§ WORK REQUIRED
Summarize the text about Vos's comeback in two sentences.

§ SOURCE TEXT

Vos, 28, finished a modest 10th place at the UCI 1.2-ranked event in the northeast of her native Netherlands. Her presence in the winning break showed that her racing instinct was not dimmed, but her legs still need to catch up. Vos worked to set up her Rabo – Liv teammate, Anouska Koster, for third, admitting she lacked the form for the sprint.

The 2015 lay-off would have been a test for anyone, let alone a woman so competitive. Doubt has crept in: “I have had moments when I thought it would be really difficult,” Vos told VeloNews. “I’m not sure I can get back to the level I have been before, but on the other hand, I at least wanted to try. I have had my doubts, I still do of course, but most of all, I was positive.”

The last time Vos was competitive on the road was during the 2014 season when she amassed 22 wins in 46 race days, including her third general classification victory at the sport’s toughest event, the 10-stage Giro d’Italia Femminile. However, in that year’s world championship road race, she appeared to lack confidence and eventually lost her rainbow jersey to Pauline Ferrand-Prévot.

Winter injury saw her unable to add to her haul of seven ‘cross world titles, again losing her jersey to Ferrand-Prévot and, despite an extended period without racing, she could not return to competitiveness, eventually writing off the 2015 season.

§ EXTRACTED INFORMATION
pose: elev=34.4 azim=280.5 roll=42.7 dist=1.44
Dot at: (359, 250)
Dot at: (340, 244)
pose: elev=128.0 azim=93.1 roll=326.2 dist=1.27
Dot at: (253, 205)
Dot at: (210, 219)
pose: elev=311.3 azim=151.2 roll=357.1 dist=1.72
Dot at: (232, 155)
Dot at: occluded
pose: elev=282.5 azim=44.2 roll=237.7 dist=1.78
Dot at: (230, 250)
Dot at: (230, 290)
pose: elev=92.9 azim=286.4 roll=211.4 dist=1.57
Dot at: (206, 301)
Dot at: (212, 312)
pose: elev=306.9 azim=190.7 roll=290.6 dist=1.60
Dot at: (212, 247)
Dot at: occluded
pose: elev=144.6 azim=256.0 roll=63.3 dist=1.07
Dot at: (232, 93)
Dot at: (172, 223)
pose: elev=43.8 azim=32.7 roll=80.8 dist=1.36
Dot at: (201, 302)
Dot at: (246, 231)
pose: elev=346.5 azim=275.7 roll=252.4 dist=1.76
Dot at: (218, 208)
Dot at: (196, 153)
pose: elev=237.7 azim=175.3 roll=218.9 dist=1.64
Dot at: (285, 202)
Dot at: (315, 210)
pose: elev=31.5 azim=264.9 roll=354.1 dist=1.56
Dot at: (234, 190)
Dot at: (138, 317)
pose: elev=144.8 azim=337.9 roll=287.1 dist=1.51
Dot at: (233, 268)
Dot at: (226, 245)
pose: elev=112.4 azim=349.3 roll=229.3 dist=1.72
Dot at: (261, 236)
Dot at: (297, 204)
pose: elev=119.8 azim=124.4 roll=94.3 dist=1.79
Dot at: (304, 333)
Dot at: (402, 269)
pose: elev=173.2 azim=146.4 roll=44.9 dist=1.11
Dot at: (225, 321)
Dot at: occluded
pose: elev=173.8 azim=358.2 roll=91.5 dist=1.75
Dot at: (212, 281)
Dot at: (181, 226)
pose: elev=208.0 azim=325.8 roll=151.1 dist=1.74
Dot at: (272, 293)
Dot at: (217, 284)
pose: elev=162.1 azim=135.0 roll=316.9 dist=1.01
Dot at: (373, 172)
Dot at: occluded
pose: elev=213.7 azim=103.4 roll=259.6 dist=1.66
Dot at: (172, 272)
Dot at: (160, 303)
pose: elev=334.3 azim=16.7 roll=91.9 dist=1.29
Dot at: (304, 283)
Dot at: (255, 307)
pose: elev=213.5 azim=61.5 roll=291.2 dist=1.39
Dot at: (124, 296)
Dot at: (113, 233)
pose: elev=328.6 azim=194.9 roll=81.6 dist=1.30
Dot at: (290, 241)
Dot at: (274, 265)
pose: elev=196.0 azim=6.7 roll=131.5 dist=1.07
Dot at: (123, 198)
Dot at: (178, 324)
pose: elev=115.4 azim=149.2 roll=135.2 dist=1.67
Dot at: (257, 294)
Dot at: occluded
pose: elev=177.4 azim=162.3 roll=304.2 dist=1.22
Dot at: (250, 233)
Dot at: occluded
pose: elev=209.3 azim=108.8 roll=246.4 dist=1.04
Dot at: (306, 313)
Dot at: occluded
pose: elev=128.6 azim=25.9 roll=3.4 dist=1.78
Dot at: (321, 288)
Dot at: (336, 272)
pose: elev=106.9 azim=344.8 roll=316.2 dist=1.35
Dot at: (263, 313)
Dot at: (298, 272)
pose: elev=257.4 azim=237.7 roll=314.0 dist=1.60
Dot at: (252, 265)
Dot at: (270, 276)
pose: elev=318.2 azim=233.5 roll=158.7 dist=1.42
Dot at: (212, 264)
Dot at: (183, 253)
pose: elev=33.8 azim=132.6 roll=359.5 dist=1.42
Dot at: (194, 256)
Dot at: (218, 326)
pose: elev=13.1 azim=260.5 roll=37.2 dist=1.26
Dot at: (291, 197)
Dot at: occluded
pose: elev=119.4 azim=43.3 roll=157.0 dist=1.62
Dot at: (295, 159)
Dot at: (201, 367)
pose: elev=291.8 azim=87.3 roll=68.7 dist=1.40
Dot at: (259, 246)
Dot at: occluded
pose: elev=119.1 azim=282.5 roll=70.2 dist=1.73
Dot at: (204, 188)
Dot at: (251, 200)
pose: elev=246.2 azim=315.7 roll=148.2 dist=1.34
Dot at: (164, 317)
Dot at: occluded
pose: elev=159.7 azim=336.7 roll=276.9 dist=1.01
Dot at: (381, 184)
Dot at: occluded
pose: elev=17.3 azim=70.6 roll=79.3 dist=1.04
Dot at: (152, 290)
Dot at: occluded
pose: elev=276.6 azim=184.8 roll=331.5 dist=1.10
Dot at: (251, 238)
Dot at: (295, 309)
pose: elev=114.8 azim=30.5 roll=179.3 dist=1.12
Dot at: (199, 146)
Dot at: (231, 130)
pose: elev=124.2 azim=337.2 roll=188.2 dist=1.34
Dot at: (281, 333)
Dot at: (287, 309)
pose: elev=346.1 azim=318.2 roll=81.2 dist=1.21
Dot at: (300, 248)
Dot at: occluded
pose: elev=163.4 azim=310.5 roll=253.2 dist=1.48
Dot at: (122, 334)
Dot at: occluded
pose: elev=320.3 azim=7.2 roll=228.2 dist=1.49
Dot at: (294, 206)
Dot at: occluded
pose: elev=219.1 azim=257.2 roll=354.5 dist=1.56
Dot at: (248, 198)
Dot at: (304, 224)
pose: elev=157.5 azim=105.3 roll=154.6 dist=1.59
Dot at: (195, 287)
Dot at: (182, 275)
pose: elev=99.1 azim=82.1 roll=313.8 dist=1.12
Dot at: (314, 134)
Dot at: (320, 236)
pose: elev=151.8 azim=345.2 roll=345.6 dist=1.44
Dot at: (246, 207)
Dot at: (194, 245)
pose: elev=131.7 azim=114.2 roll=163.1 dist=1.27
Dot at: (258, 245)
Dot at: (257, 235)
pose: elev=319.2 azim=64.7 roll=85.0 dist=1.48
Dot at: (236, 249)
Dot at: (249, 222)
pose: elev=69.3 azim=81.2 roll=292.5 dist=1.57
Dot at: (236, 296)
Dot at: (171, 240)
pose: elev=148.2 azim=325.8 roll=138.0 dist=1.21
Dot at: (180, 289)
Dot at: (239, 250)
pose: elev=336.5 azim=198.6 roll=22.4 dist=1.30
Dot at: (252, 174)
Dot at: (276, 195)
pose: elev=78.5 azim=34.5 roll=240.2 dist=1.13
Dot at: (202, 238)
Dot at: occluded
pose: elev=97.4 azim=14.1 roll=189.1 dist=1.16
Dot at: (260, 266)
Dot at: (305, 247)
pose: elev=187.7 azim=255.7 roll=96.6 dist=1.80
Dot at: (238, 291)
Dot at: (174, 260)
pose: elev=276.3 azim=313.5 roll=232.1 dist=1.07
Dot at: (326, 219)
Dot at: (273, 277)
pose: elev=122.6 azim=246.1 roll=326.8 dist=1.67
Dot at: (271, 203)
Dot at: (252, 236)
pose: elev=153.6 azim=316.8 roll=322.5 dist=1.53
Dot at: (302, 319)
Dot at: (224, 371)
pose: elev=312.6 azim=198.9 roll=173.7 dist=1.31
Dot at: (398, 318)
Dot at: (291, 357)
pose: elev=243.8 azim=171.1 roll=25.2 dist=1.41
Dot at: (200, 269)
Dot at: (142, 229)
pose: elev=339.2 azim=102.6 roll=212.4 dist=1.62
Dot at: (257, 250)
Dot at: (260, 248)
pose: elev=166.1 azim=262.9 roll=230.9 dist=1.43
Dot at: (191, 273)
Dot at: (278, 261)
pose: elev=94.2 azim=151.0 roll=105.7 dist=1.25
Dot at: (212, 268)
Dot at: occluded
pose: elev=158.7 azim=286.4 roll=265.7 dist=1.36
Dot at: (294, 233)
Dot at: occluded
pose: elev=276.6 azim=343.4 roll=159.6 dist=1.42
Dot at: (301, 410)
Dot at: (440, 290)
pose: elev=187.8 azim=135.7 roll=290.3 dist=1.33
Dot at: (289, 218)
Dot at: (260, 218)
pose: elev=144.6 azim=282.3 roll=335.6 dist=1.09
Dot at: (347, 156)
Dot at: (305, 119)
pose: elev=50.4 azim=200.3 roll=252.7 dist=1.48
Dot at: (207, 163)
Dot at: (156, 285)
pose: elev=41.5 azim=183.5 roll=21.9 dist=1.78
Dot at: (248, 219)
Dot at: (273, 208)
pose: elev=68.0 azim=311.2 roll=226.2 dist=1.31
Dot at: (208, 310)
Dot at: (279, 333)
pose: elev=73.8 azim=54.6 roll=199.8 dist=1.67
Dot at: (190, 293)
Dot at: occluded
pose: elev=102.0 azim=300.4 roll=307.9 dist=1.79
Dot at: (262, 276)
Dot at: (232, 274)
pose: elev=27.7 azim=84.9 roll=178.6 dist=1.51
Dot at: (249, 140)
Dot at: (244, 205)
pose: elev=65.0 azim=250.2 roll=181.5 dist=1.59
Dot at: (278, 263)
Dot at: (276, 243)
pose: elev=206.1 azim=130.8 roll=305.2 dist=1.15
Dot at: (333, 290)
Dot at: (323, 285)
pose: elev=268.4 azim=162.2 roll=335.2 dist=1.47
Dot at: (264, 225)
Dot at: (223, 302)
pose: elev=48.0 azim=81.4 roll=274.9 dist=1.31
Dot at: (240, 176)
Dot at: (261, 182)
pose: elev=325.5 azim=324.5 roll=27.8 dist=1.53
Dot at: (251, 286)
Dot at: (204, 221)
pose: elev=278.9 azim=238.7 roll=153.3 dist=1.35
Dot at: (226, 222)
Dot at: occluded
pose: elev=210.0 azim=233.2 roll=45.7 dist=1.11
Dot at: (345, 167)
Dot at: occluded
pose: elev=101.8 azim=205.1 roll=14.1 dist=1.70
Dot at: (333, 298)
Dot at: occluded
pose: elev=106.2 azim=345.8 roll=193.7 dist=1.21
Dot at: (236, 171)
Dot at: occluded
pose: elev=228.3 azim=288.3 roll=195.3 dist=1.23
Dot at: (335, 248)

§ RESULT OF THE EXERCISE
Vos, 28, rode in the winning break at a UCI 1.2-ranked event in the Netherlands and finished 10th, working to set up her Rabo – Liv teammate Anouska Koster for third because she lacked the form for the sprint. After a winter injury led her to write off the 2015 season, following a 2014 road season of 22 wins, she told VeloNews she was unsure she could return to her former level but at least wanted to try.